见向来老谋深算冷静睿智的亲爹失神自语,仿佛要疯,蔡攸急忙道:“父亲大人冷静!官家已亲自出面,他说了,此事不怪孩儿和几位朋友,错在官家的两位老丈人。”
蔡京无声地惨笑。
干出了这等事,官家嘴上说不怪罪,你还真信了?
接下来针对他蔡家的狂风暴雨,这场雨二十年的功力,就问你挡不挡得住。
见蔡京的神色没有丝毫转怒为喜的迹象,蔡攸顿时也急了。
他感觉自己今日要噶。
“父亲大人,孩儿要说的重点不是这个,官家还跟孩儿说了一件事,关于东渡日本……”
话没说完,蔡京也不打算给逆子说话的机会。
抬手阻止了蔡攸的话头,蔡京突然变得和颜悦色,奋力挤出一丝微笑道:“我儿稍等,老夫想给你看一件我蔡家祖传的宝贝……”
蔡攸被打断了话头,正是满头雾水,好奇道:“什么宝贝如此神奇?孩儿为何从未听说过?”
蔡京和煦慈爱地呵呵一笑:“你就在此地不要走动,老夫去去就回,千万等在此地,啊!听话!”
说着蔡京起身就转进了后院,大约过了一炷香时辰,蔡京的身影出现在前堂时,手里已握着一根颜色陈旧,包浆满满的粗硕藤棍,看起来像游戏里充值才能拥有的法杖,很高档的样子。
见蔡京手执藤棍,杀气腾腾地走出来,蔡攸纵是再迟钝,此时也终于惊觉大事不妙。
“父亲大人,这,这是……”蔡攸脸色苍白,结结巴巴地问道。
蔡京站在儿子面前,面色平静,一手抚着藤棍,如同江湖剑客深情地抚摩一柄绝世宝剑,犹如抚摩着情人的纤纤玉手。
“此棍,正是我蔡家祖传的宝贝,它名叫‘大义灭亲棍’。”蔡京如同回忆初恋般,深情地注视着手里的藤棍。
“父亲大人,您听孩儿解释!揍那俩日本人真不叫事儿,官家已经当面说了,不怪孩儿……”蔡攸急了,一边后退一边解释。

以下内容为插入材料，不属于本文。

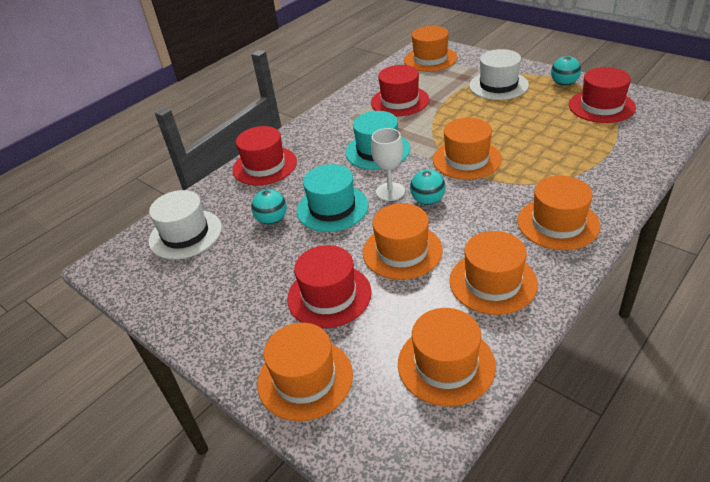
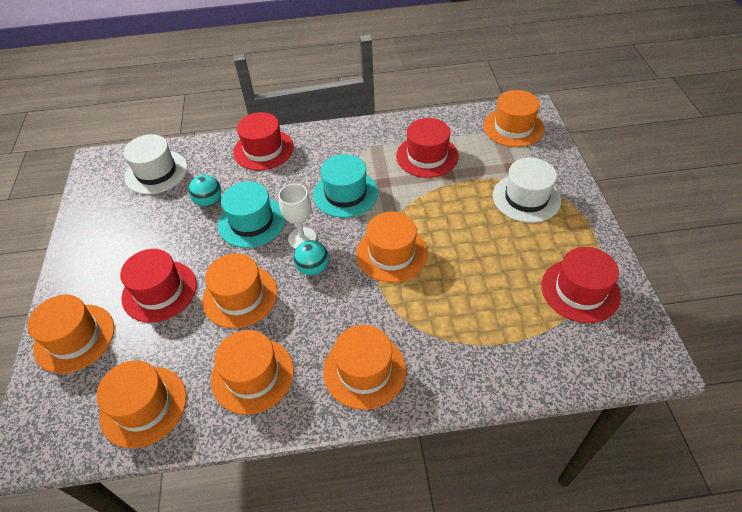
camera: 40 degrees right, 10 degrees up
(564, 84) = (586, 239): turquoise ball -> none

蔡京今日惊闻噩耗,遭受如此严重的打击,似乎心智都受到影响了,变得有些疯癫。
他突然双手捂住了耳朵,如诗人般深情吟诵:“啊!老夫不听,老夫不听……”
紧接着,蔡京的神情突然变得狰狞可怖,手里的藤棍挽出一朵棍花儿,然后藤棍高高举起,毫不留情地朝蔡攸劈头砸下,口中暴烈叱喝。
“孽畜,还不快快现出原形,随老夫回天庭!”
第1042章 纨绔渡劫
蔡京的天都塌了。
任谁处在他这种情况下,精神都会有些不正常的。
如今正是蔡京仕途得意之时,他被官家信任器重,官家渐渐把许多事情交托给他,章惇已告病休假,按照官场规矩,再过不久,章惇便会自己识趣,主动上疏致仕。
而蔡京,继任章惇位置基本已是板上钉钉的事,大宋宰相非他莫属。
现在蔡京只需要夹起尾巴做人做事,他想要的官职和权力,一切都会顺理成章,水到渠成。
人生如此,易如反掌。
谁知在如此重要的节骨眼上,逆子居然揍了官家的老丈人。
没想到自己仕途上最大的意外,居然来自自己的逆子。
蔡攸说官家已经原谅了他们,还说错在他的两位老丈人,蔡京相信官家说过这样的话,但他不相信官家真原谅他们了。
朝堂宫闱的水有多深,这群纨绔子弟知道什么。
官家说什么你们就信,你们睡完青楼女子后许下的山盟海誓,你们自己信吗?
现在的蔡京只觉得人生陡然坠入深渊,万劫不复了。
好不容易爬到这个位置,眼看即将登顶,站到人臣之巅的位置上,结果被逆子狠狠推了一把,掉落悬崖。
蔡京感觉自己的仕途已经完了,官家是个重情义的人,蔡攸揍了他的家人,官家对他们父子的印象怕是急转直下。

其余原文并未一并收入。